Animaux maltraités: quand les industriels essaient d’étouffer leur monstrueuse réalité
Le 13/04/2013
Des lapins malades et blessés entassés dans des élevages en batterie. Des poules en cages déplumées n'ayant plus que la peau sur les os.
Des vaches qui reprennent conscience sur une chaîne d'abattage. Vous avez peut-être vu ces images au journal télévisé ou sur les réseaux sociaux. Elles montrent la production de viande telle que la vivent les animaux.
Témoigner de cette réalité est la mission que s'est donnée L214, qui enquête depuis 5 ans dans les élevages et les abattoirs français.
Les défenseurs des animaux passent pour des criminels
Aux yeux de la justice américaine, le travail que nous menons est désormais un crime.
Filmer sans autorisation dans les élevages et abattoirs et participer à la diffusion des images ainsi recueillies est à présent punissable de prison et de lourdes amendes dans trois États agricoles des États-Unis (Iowa, Utah, Missouri). Des lois similaires sont en projet ou déjà en discussion dans une dizaine d’autres.
Autrement dit : des conditions d’élevage et d’abattage des animaux, les citoyens ne sauront que ce que l’industrie de la viande veut bien leur montrer.
Qu'en est-il, en Europe, de la liberté d'informer de ce que vivent les animaux dans les élevages ? Aucun pays n'a encore légiféré contre le droit des consommateurs, à savoir ce qu'il se passe dans les élevages et les abattoirs. Mais les tentatives de répression ont déjà commencé.
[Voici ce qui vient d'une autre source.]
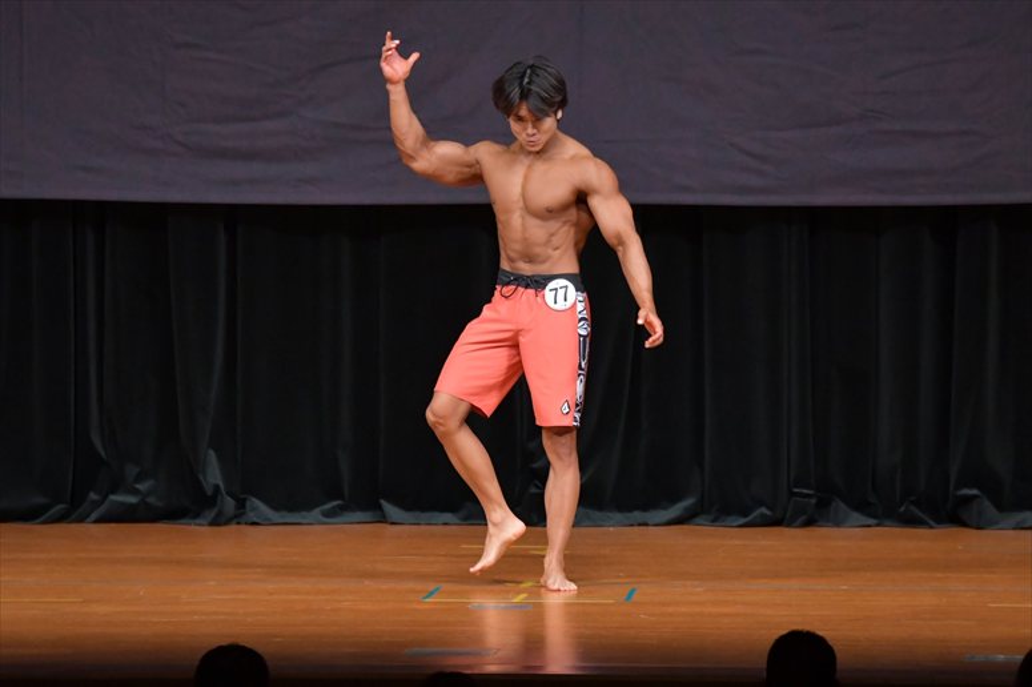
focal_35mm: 270
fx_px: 7736
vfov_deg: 5.1
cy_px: 344
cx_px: 516
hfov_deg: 7.6
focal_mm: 180
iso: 5000
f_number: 5.6
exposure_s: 1/400
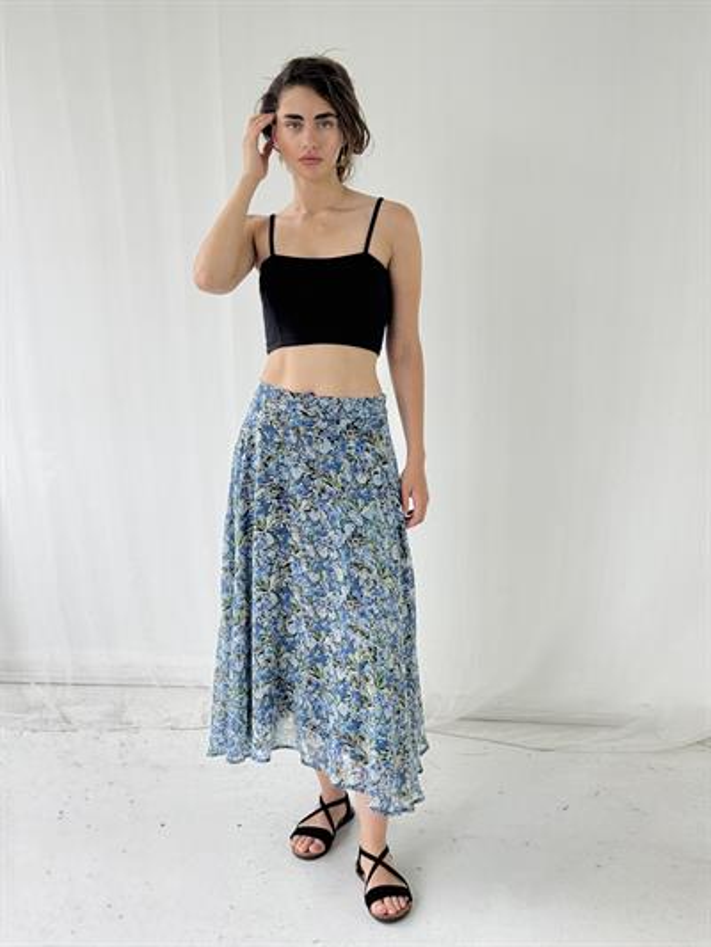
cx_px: 356
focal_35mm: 48
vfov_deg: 39.6
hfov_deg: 30.3
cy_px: 474
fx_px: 1314
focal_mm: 6.76
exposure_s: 1/267
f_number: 1.78
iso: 64
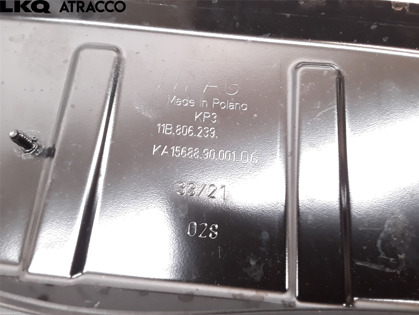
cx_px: 210
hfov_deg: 63.4
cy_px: 158
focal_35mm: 28
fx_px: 339
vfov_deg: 49.7
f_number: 1.9
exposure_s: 1/20
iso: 100
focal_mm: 2.91
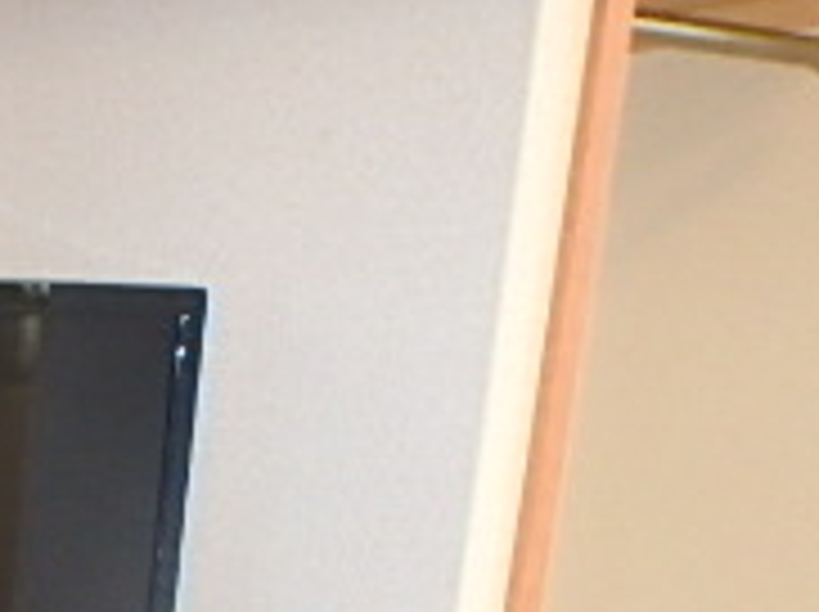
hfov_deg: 22.5
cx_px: -346
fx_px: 1749
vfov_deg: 16.8
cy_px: 1071
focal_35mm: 74
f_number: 3.5
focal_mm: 3.7
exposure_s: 1/30
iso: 400
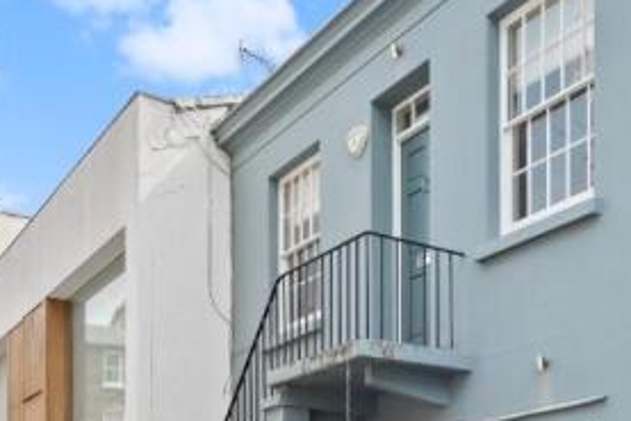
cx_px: 437
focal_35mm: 52
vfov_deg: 25.5
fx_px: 912
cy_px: 345
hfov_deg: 37.6
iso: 320
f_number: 10
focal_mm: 22
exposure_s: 1/80
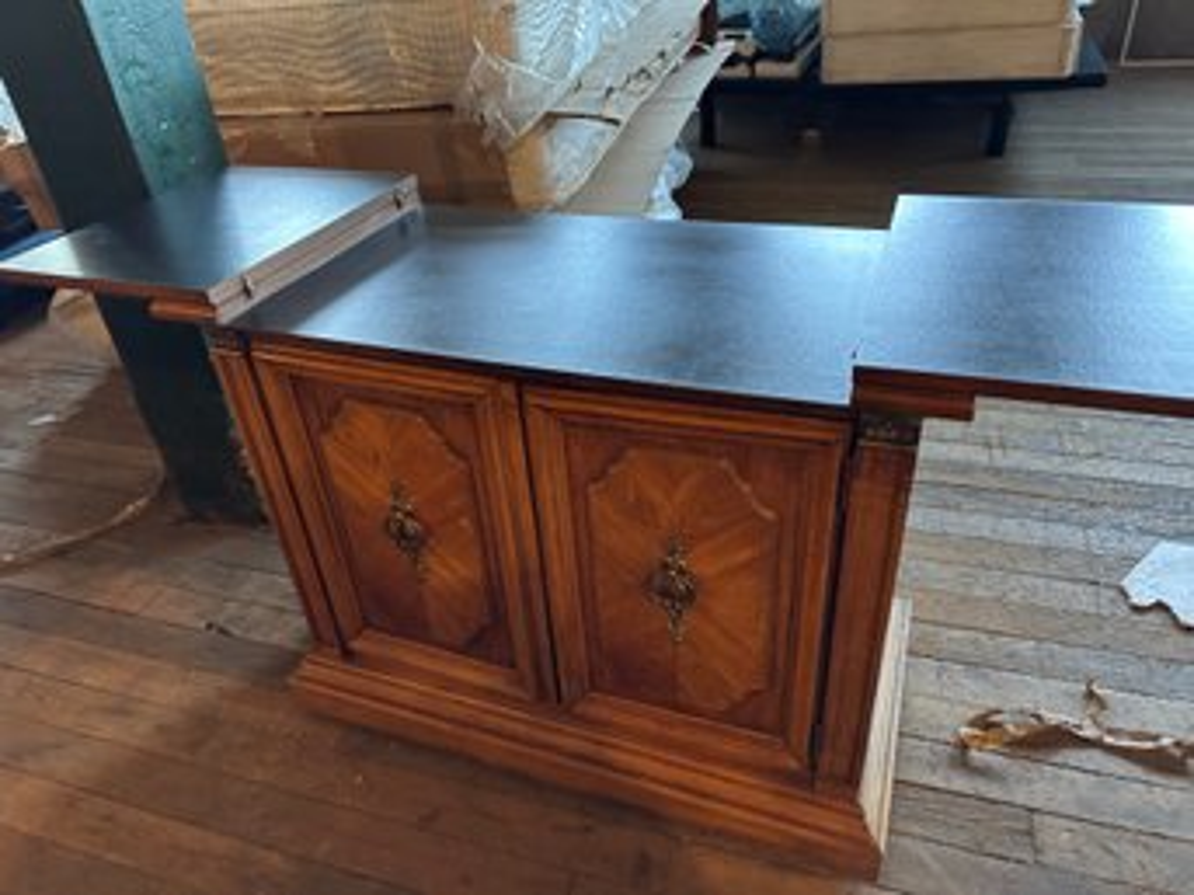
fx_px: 828
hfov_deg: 71.6
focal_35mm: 24
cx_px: 597
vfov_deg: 56.8
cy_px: 448
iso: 640
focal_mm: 6.86
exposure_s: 1/60
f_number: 1.78
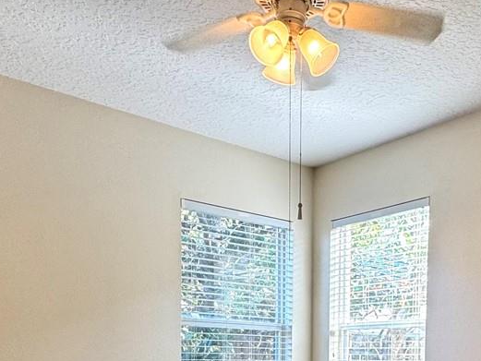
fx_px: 598
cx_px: 325
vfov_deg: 30.0
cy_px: 402
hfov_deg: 43.2
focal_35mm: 43
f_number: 2.2
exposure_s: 1/120
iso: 100
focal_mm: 2.22
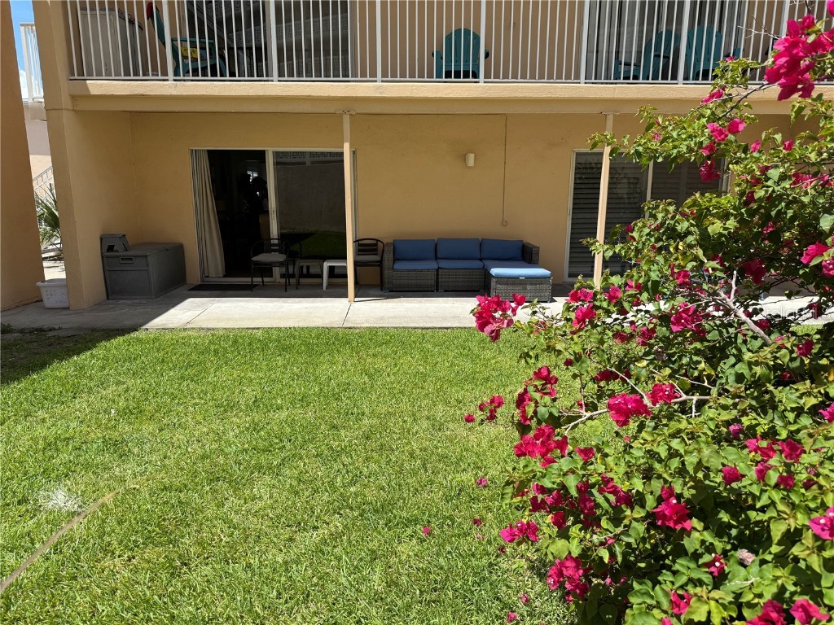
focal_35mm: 24
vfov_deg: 56.8
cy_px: 312
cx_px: 417
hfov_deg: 71.6
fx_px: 578
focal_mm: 6.76
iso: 80
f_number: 1.78
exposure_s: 1/3425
En Autriche, l’État a tenté pendant trois ans de criminaliser une ONG pacifique, l'association contre les élevages intensifs VGT, allant jusqu'à utiliser une loi destinée à lutter contre le terrorisme et le crime organisé pour inculper des responsables associatifs d'une série de délits extravagants. Au terme d'un procès largement médiatisé, l'affaire s'est terminée en 2011 par une relaxe générale.
En Espagne, vingt-cinq personnes font actuellement l'objet d'un procès inique visant l'association Igualdad Animal, qui a notamment documenté la cruauté inhérente aux élevages de porcs pour la viande, de visons pour la fourrure, ou au gavage des canards.
Derrière les murs des abattoirs
Que retenir de cette ardeur à tenir la société civile en dehors des affaires de l'industrie de la viande ? C'est simple : derrière les murs des élevages et des abattoirs se déroule une réalité quotidienne que le grand public trouve choquante et glauque. Une réalité qui nuit grandement à l'image des entreprises concernées à chaque médiatisation.
Jusqu'à présent, les groupes de pression agricoles exercent un lobbying efficace visant à inverser les rôles : criminaliser les protecteurs des animaux et mettre en sûreté l'industrie et tous ceux dont l'activité économique repose sur l'exploitation des animaux.
Des contrôles très insuffisants
En France, depuis l'affaire de la viande de cheval, nos élus ont invariablement recours à une formule magique : "traçabilité". Entendre par là qu'ils sont favorables à l'indication du lieu d'élevage et d'abattage des animaux, comme si la seule origine "France" portait la garantie de pratiques respectables.
En réalité, nos représentants politiques trahissent leurs véritables intentions chaque fois qu'ils évoquent leur volonté d'"apaiser les consommateurs". Pendant ce temps, la nécessité de réformer l'élevage ou modifier les habitudes alimentaires reste absente de leurs discours.
Les personnes sensibles aux conditions de vie des animaux ont des raisons d'être inquiètes. Les contrôles des normes minimales de protection animale par les autorités françaises sont très largement insuffisants : ils devraient être systématiques.
La monstrueuse normalité des élevages
A L214, nous ne nous concentrons pas sur les cas particuliers d’employés sadiques ou d’éleveurs négligents. Nous tenons à monter la normalité de l’élevage : que ce soit le ramassage des dindes, le gavage des canards, le transport des chevreaux… La "normalité" est monstrueuse.
En France, l’industrie fait ce qu’elle peut pour s’opposer à la diffusion de nos images. Elle a déjà obtenu la condamnation de L214 à faire disparaître des vidéos d'enquêtes obtenues sans autorisation.
S'ils sont encore considérés comme des "propriétés", les animaux sont avant tout des êtres sensibles. Parce qu'ils sont à notre merci, la condition qui leur est faite nous regarde. Chacun d'entre nous.